Borough President Eric Adams and Public Advocate Jumaane Williams held a virtual press conference regarding the threat nursing home residents continue to face during the COVID-19 pandemic. The two talked to a woman who has a parent in a nursing home in the borough.
The two elected officials also demanded an investigation by the New York Attorney General’s Office into conditions in nursing homes throughout the city and state and more stringent requirements around personal protective equipment for all nursing home employees.
“We cannot wait until this crisis is over and have this post coronavirus review,” Adams said during the conference. We must look at areas where we can right the ship now and ensure that we deal with some of the crises on the ground.”
He added that, “The virus does not discriminate but policies and practices and procedures in the city , state and country continue to discriminate in those communities that are poor and of color. Nothing really personifies that more than what is happening in nursing homes. I received a number of calls from nursing home residents who have family members who have reached out to me. We have one very concerned member of a person who is in a nursing home and they are concerned about what they have witnessed.

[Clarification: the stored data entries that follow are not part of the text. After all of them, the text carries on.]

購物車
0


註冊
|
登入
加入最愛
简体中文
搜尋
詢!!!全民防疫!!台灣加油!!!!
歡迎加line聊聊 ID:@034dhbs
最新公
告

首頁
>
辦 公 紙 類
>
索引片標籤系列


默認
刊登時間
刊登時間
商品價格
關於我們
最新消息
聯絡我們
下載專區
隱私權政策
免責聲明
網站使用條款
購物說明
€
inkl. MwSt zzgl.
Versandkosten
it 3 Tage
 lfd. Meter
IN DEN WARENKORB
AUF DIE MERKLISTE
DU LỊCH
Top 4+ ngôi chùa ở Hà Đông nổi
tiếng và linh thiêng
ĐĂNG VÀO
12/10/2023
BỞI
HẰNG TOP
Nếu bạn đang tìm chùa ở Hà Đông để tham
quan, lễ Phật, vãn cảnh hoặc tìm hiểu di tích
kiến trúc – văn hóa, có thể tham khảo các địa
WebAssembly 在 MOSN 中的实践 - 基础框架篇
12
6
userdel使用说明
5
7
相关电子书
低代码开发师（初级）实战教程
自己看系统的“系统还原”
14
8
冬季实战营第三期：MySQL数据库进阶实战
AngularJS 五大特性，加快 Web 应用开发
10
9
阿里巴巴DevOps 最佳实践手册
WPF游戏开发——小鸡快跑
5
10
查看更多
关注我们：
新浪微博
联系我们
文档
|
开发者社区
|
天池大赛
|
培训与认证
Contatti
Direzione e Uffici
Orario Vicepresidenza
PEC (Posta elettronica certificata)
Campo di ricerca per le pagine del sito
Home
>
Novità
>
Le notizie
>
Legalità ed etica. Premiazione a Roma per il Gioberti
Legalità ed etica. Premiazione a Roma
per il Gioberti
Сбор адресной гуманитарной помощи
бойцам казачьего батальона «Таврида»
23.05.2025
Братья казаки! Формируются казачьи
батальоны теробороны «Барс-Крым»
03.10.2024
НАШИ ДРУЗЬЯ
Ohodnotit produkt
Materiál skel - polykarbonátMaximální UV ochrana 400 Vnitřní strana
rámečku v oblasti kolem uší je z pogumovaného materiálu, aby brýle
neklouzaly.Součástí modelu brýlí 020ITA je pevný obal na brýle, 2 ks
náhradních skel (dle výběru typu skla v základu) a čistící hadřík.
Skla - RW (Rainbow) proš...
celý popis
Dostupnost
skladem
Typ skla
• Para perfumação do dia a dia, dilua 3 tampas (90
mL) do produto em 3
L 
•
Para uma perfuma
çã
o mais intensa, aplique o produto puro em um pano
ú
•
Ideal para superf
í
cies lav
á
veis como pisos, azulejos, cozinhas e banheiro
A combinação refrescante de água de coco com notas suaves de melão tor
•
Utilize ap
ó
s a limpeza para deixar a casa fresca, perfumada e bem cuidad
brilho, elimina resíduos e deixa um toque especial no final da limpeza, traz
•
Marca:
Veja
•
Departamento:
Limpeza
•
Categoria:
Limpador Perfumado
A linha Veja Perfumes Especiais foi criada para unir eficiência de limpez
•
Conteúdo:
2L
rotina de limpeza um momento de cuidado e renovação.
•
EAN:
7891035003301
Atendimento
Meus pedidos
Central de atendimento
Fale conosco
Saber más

They are a representative of the many calls we have received to our office about what is happening in nursing home facilities.”
Adams also discussed how people who have family members in nursing homes are concerned about how they are being treated.

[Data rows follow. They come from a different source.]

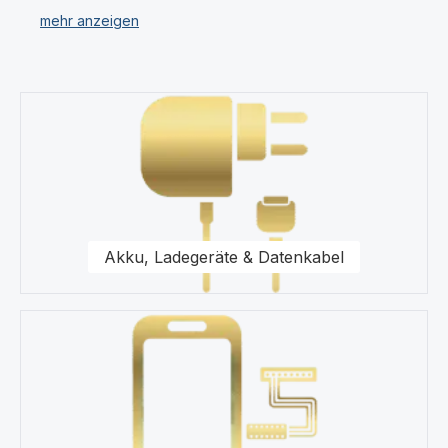
Unser Sortiment umfasst für Ihr Samsung A3287 Apple
iPhone 16 Displays, Ersatzteile, Akkus, Headsets,
Speicherkarten, Taschen, Universal Zubehör,
Displayfolie und Werkzeug.
Kategoriegalerie überspringen
Für uns stehen Qualität und Originalität unserer
Produkte für das A3287 Apple iPhone 16 im
Vordergrund. Wir halten eine Vielzahl von Produkten
wie Displays und Schutzhüllen für Ihr A3287 Apple
iPhone 16 in unserem modernen Warenlager für Sie vor.
Akku, Ladegeräte & Datenkabel
Kaufen Sie nur Original Zubehör vom A3287 Apple
iPhone 16 Fachhändler.
Gerne steht Ihnen unser Kundenservice bezüglich
Fragen zu unseren Ersatzteilen für Ihr A3287 Apple
iPhone 16 Smartphone zur Seite.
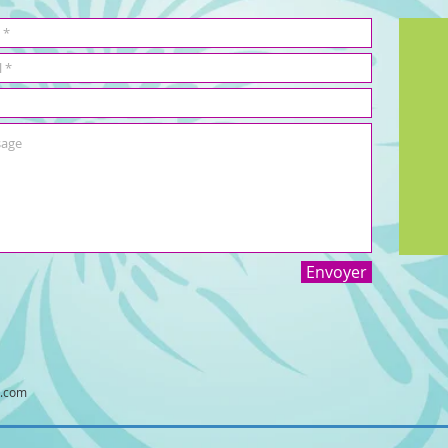
Envoyer
x.com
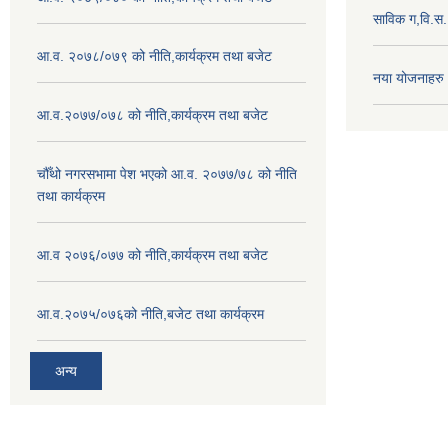
साविक ग,वि.स
आ.व. २०७८/०७९ को नीति,कार्यक्रम तथा बजेट
नया योजनाहरु
आ.व.२०७७/०७८ को नीति,कार्यक्रम तथा बजेट
चौँथो नगरसभामा पेश भएको आ.व. २०७७/७८ को नीति
तथा कार्यक्रम
आ.व २०७६/०७७ को नीति,कार्यक्रम तथा बजेट
आ.व.२०७५/०७६को नीति,बजेट तथा कार्यक्रम
अन्य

“Many of the family members feel as though their loved ones in nursing homes are treated like they are detainees,” he said. “They can visit or see them. They are in solitary confinement in many cases. They feel this is traumatizing. It will have a long term impact on the health of many of the seniors who are in these nursing home facilities.”
Adams also brought up a statistic provided by the New York Times that 25 percent of the COVID-19 deaths in New York City have been nursing home related.

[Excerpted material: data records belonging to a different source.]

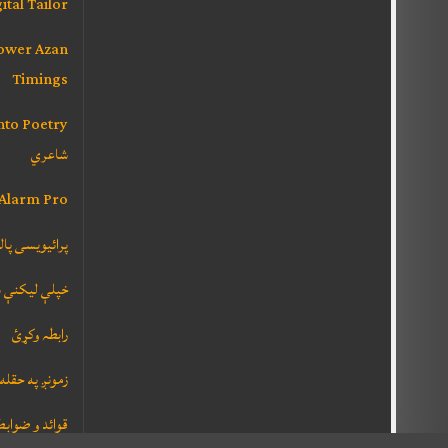
ital Tailor
Lower Azan
Timings
شاعري
 Alarm Pro
پرائیویسی پا
خپلې ليکنې 
رابطہ وکړئ
زمونږ په حقله
قوائد و ضوابط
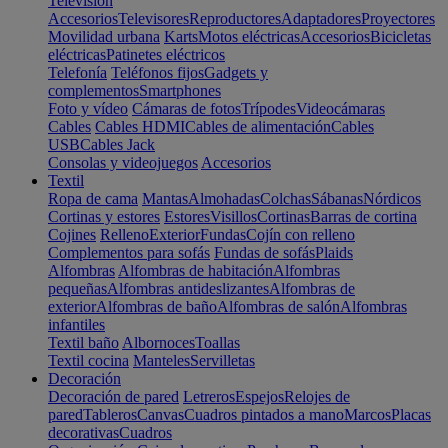
Televisión
Accesorios
Televisores
Reproductores
Adaptadores
Proyectores
Movilidad urbana
Karts
Motos eléctricas
Accesorios
Bicicletas
eléctricas
Patinetes eléctricos
Telefonía
Teléfonos fijos
Gadgets y
complementos
Smartphones
Foto y vídeo
Cámaras de fotos
Trípodes
Videocámaras
Cables
Cables HDMI
Cables de alimentación
Cables
USB
Cables Jack
Consolas y videojuegos
Accesorios
Textil
Ropa de cama
Mantas
Almohadas
Colchas
Sábanas
Nórdicos
Cortinas y estores
Estores
Visillos
Cortinas
Barras de cortina
Cojines
Relleno
Exterior
Fundas
Cojín con relleno
Complementos para sofás
Fundas de sofás
Plaids
Alfombras
Alfombras de habitación
Alfombras
pequeñas
Alfombras antideslizantes
Alfombras de
exterior
Alfombras de baño
Alfombras de salón
Alfombras
infantiles
Textil baño
Albornoces
Toallas
Textil cocina
Manteles
Servilletas
Decoración
Decoración de pared
Letreros
Espejos
Relojes de
pared
Tableros
Canvas
Cuadros pintados a mano
Marcos
Placas
decorativas
Cuadros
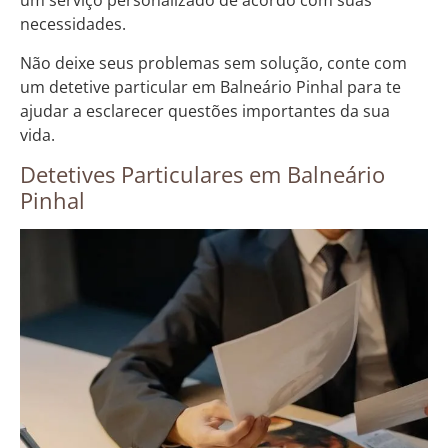
um serviço personalizado de acordo com suas
necessidades.
Não deixe seus problemas sem solução, conte com
um detetive particular em Balneário Pinhal para te
ajudar a esclarecer questões importantes da sua
vida.
Detetives Particulares em Balneário
Pinhal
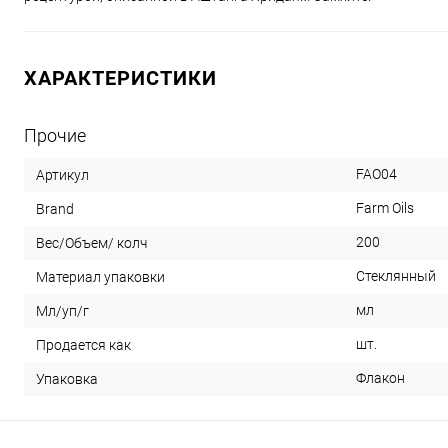
ХАРАКТЕРИСТИКИ
Прочие
FAO04
Артикул
Farm Oils
Brand
200
Вес/Объем/ колч
Стеклянный
Материал упаковки
мл
Мл/уп/г
шт.
Продается как
Флакон
Упаковка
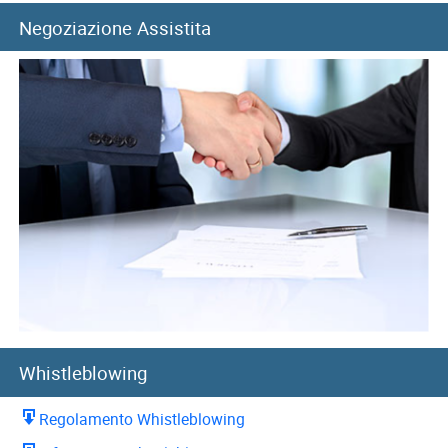
Negoziazione Assistita
Whistleblowing
Regolamento Whistleblowing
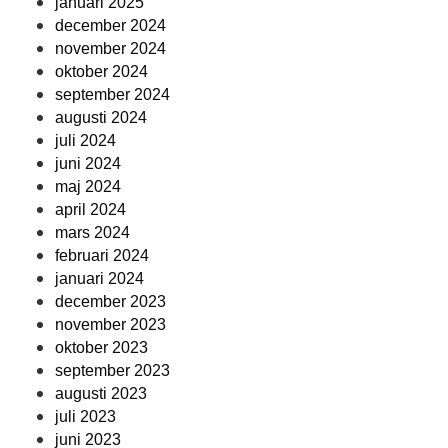
januari 2025
december 2024
november 2024
oktober 2024
september 2024
augusti 2024
juli 2024
juni 2024
maj 2024
april 2024
mars 2024
februari 2024
januari 2024
december 2023
november 2023
oktober 2023
september 2023
augusti 2023
juli 2023
juni 2023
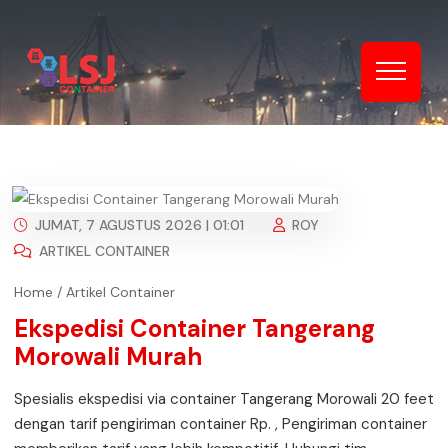
JUMAT, 7 AGUSTUS 2026 | 01:01
ROY
ARTIKEL CONTAINER
Home
/
Artikel Container
Ekspedisi Container Tangerang
Morowali Murah
Spesialis ekspedisi via container Tangerang Morowali 20 feet
dengan tarif pengiriman container Rp. , Pengiriman container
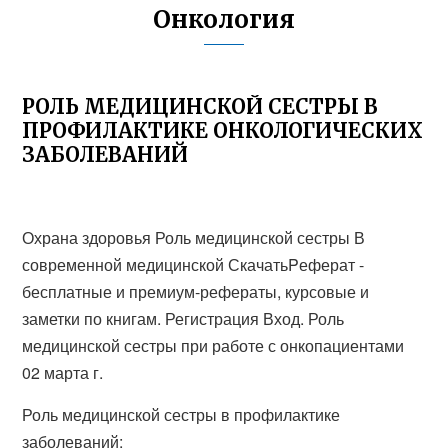
Онкология
РОЛЬ МЕДИЦИНСКОЙ СЕСТРЫ В
ПРОФИЛАКТИКЕ ОНКОЛОГИЧЕСКИХ
ЗАБОЛЕВАНИЙ
Охрана здоровья Роль медицинской сестры В
современной медицинской СкачатьPеферат -
бесплатные и премиум-рефераты, курсовые и
заметки по книгам. Регистрация Вход. Роль
медицинской сестры при работе с онкопациентами
02 марта г.
Роль медицинской сестры в профилактике
заболеваний:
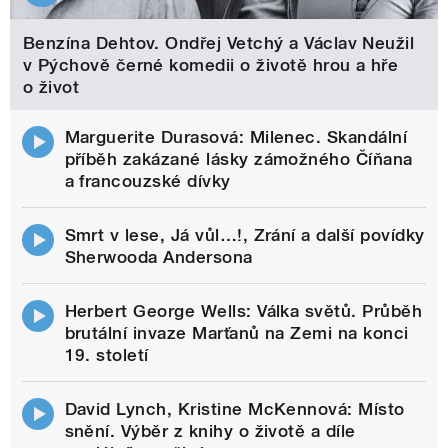
Benzína Dehtov. Ondřej Vetchý a Václav Neužil
v Pýchově černé komedii o životě hrou a hře
o život
Marguerite Durasová: Milenec. Skandální
příběh zakázané lásky zámožného Číňana
a francouzské dívky
Smrt v lese, Já vůl…!, Zrání a další povídky
Sherwooda Andersona
Herbert George Wells: Válka světů. Průběh
brutální invaze Marťanů na Zemi na konci
19. století
David Lynch, Kristine McKennová: Místo
snění. Výběr z knihy o životě a díle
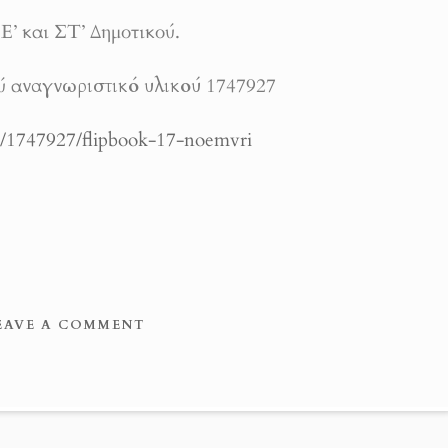
 Ε’ και ΣΤ’ Δημοτικού.
ύ α
ναγνωριστικό υλικού
1747927
al/1747927/flipbook-17-noemvri
EAVE A COMMENT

Williams thanked the woman, who didn’t want to be named, for telling her story.
“I want to thank the Jane Doe for coming forward with the courage to share her experience is,” he said. “Sadly we know and understand that she is not alone. She is not speaking on behalf of her story alone. She’s speaking on behalf of a whole story with a lot of people who are going through terrible ordeals when we didn’t have to.”
He also spoke about some of the phone calls his office have received.
“We’ve gotten calls about bodies being piled on in nursing homes in Brooklyn,” he said. “This virus didn’t create the problem. They are highlighting and exacerbating problems that already exist.”
He added that, “Many of these things were foreseeable. The people who are most vulnerable were most vulnerable before the coronavirus came about.”
Through Eric Adams, the Jane Doe shared some of her recent struggles as her family member is in a nursing home.
“Right now the residents appear to be detainees,” the woman told Adams. “There are little activities. They’ve been situated in their rooms and the doors are closed. They have a roommate. That’s all the communication they may have.
She also told Adams, “I don’t know how she’s eating. I knew I would take food for her. Lack of staff.
She said before the coronavirus, the family member was quite vibrant. Now she’s lethargic, which has created a real concern.
She also told Adams about the staff.
“The staff have brought more disease in cross contaminating,” she told Adams.”The staff is coming from the streets, taking trains, cabs and buses. They don’t change their clothes when they get to the job. They are bringing diseases to the residents. Now you deny the families from interfacing with the residents so it’s not the families bringing in the diseases. It’s the staff.”
Following the conference, Adams took to Facebook to share his feelings.
“I’m proud to stand with Public Advocate Williams and a brave whistleblower to help shine much-needed light on dangerous nursing home conditions amid COVID-19,” he wrote on Facebook. We’ve both received calls on a lack of PPE, long periods spent in isolation, and makeshift morgues.Nursing home staff must have an adequate supply of PPE, residents need teleconferencing access, and we MUST empower New York State Attorney General James to create a reporting hotline and be allowed to conduct random inspects that ensure safety measures are being followed.”